Over the past 16 months, Tafelsig library has been burgled five times – and the most recent break-in will set them back R22 000 to replace IT equipment only.
According to JP Smith, mayoral committee member for safety and security; and social services, the thieves gained access to the library through the roof on Thursday April 20 and made off with the SmartCape computer processing units and keyboards.
Mr Smith said the library had been broken into three times this year, and twice last year.
He said in January last year the SmartCape computers were stolen and then in April the cables were stolen.
He said the SmartCape system finally came back online on in January this year when fibre was installed – but then there was another break-in in April.
“We are still awaiting quotations for the roof damage. The equipment will be replaced by the Information Systems and Technology Department,” Mr Smith said.
When questioned about security measures at Tafelsig library, Mr Smith said it had an alarm system linked to the City’s centralised control room.
“Prior to April 20, the library has had day security guarding service. And since April 20, the library has had 24-hour security,” he said.
Tafelsig resident Mary Abrahams said she was upset about the frequent break-ins at the library.
“The library benefits our community in many ways, so it is sad to see that people break it down. It is our own community breaking into the library depriving people of empowering themselves.
“We are hoping that the City implements stronger security measures and that the community speaks up with information,” she said.
Another Tafelsig resident, Marcellino Petersen, said he visited the library weekly, to read books, newspapers and use the internet facilities. “The library is very useful in our area, you find your young and old there. At the library you can sit in a quiet environment to do your research and make photocopies of important documents.

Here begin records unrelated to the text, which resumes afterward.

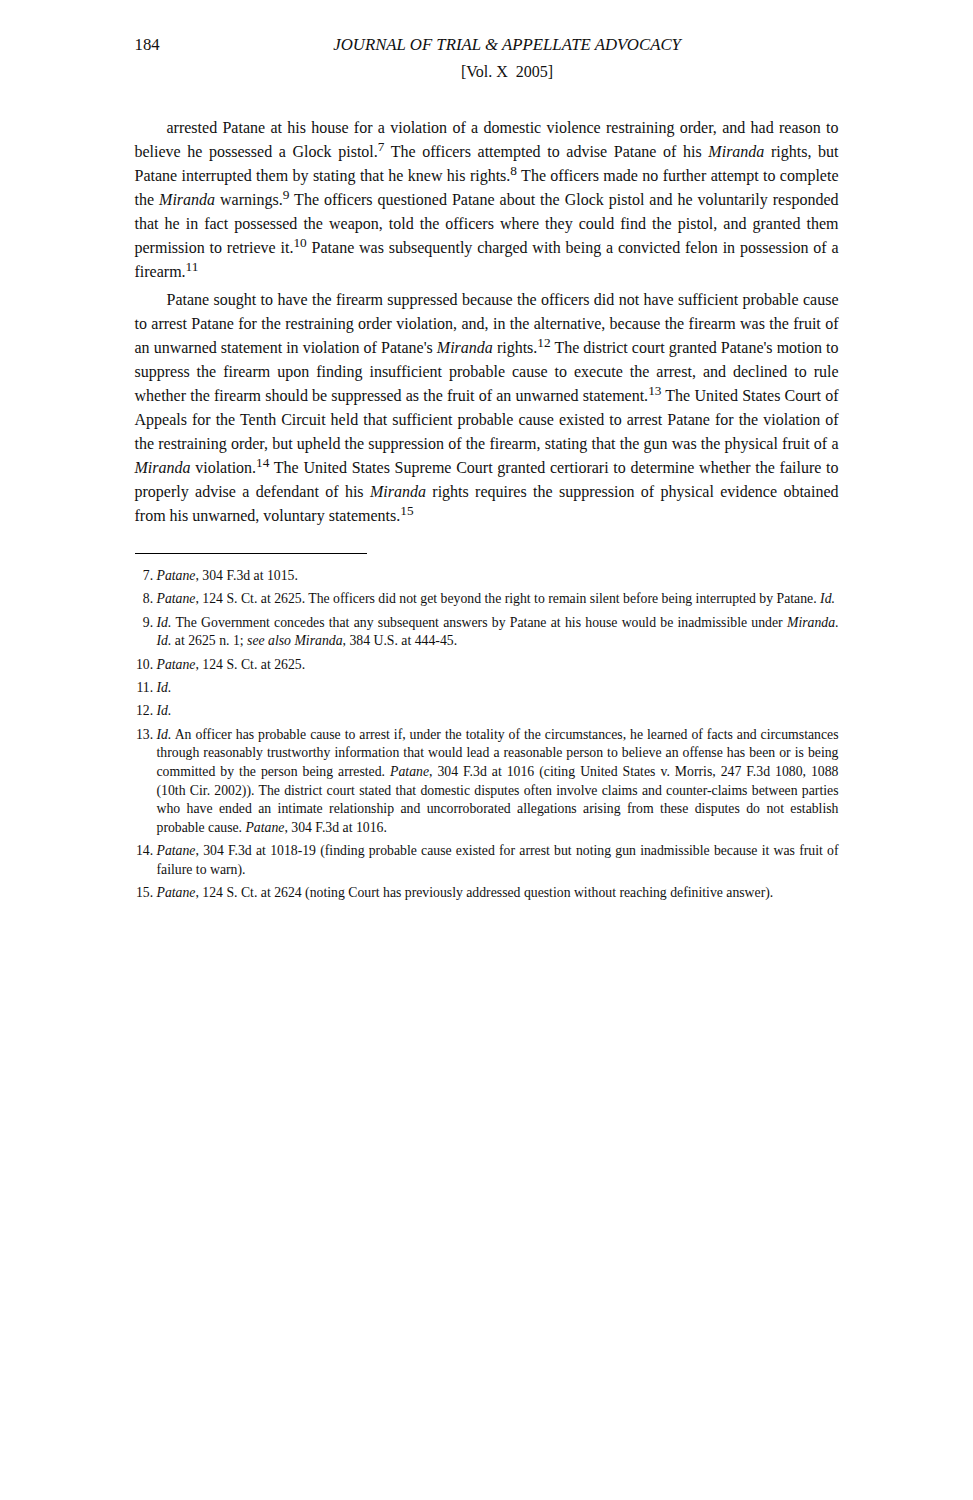184
JOURNAL OF TRIAL & APPELLATE ADVOCACY
[Vol. X 2005]
arrested Patane at his house for a violation of a domestic violence restraining order, and had reason to believe he possessed a Glock pistol.7 The officers attempted to advise Patane of his Miranda rights, but Patane interrupted them by stating that he knew his rights.8 The officers made no further attempt to complete the Miranda warnings.9 The officers questioned Patane about the Glock pistol and he voluntarily responded that he in fact possessed the weapon, told the officers where they could find the pistol, and granted them permission to retrieve it.10 Patane was subsequently charged with being a convicted felon in possession of a firearm.11
Patane sought to have the firearm suppressed because the officers did not have sufficient probable cause to arrest Patane for the restraining order violation, and, in the alternative, because the firearm was the fruit of an unwarned statement in violation of Patane's Miranda rights.12 The district court granted Patane's motion to suppress the firearm upon finding insufficient probable cause to execute the arrest, and declined to rule whether the firearm should be suppressed as the fruit of an unwarned statement.13 The United States Court of Appeals for the Tenth Circuit held that sufficient probable cause existed to arrest Patane for the violation of the restraining order, but upheld the suppression of the firearm, stating that the gun was the physical fruit of a Miranda violation.14 The United States Supreme Court granted certiorari to determine whether the failure to properly advise a defendant of his Miranda rights requires the suppression of physical evidence obtained from his unwarned, voluntary statements.15
Patane, 304 F.3d at 1015.
Patane, 124 S. Ct. at 2625. The officers did not get beyond the right to remain silent before being interrupted by Patane. Id.
Id. The Government concedes that any subsequent answers by Patane at his house would be inadmissible under Miranda. Id. at 2625 n. 1; see also Miranda, 384 U.S. at 444-45.
Patane, 124 S. Ct. at 2625.
Id.
Id.
Id. An officer has probable cause to arrest if, under the totality of the circumstances, he learned of facts and circumstances through reasonably trustworthy information that would lead a reasonable person to believe an offense has been or is being committed by the person being arrested. Patane, 304 F.3d at 1016 (citing United States v. Morris, 247 F.3d 1080, 1088 (10th Cir. 2002)). The district court stated that domestic disputes often involve claims and counter-claims between parties who have ended an intimate relationship and uncorroborated allegations arising from these disputes do not establish probable cause. Patane, 304 F.3d at 1016.
Patane, 304 F.3d at 1018-19 (finding probable cause existed for arrest but noting gun inadmissible because it was fruit of failure to warn).
Patane, 124 S. Ct. at 2624 (noting Court has previously addressed question without reaching definitive answer).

“The break-ins are frustrating because this now means that I have to travel to Town Centre library, whereas this library is in walking distance,” he said.
Mr Smith added that Tafelsig library was being renovated and would be closed until July. “This is part of the scheduled maintenance programme of the Library and Information Services Department. The maintenance includes painting the interior and exterior, the replacement of carpets and tiling. And the toilets and kitchen will be upgraded.
“The library’s renovations will result in an improved appearance and experience for patrons and staff, as well as improved building security,” he said.
The total cost of renovations is about R630 000.
In a recent media release, Mr Smith said since July last year, libraries and clinics had submitted 118 insurance claims totalling nearly R800 000. This was as a result of theft, malicious damage to property, and burglaries.
“Of the claims at clinics, only 12 percent were the result of accidental damage like burst geysers and pipes,” he said.
Mr Smith added that the vandalism of community facilities disrupted not only important services but also had an impact on staff and community morale.
“It leaves the City in the position where we have to stall new developments and improvements planned for our clinics and libraries because we’re having to divert funds to fix and replace vandalised or stolen infrastructure.
“At our libraries, the theft of cables and computers can often leave a community without access to SmartCape services, and therefore the worldwide web, for months.
“The delay in regaining connection is particularly long in cases where the Telkom cables are stolen,” he said.
Mr Smith said many people relied on library computers and free internet services to look for jobs and for correspondence learning, and the lack of connection had a massive impact on their lives.
“We are rolling out broadband infrastructure to our libraries as quickly as possible in the hope that it will reduce the risk of cable theft in future,” he said.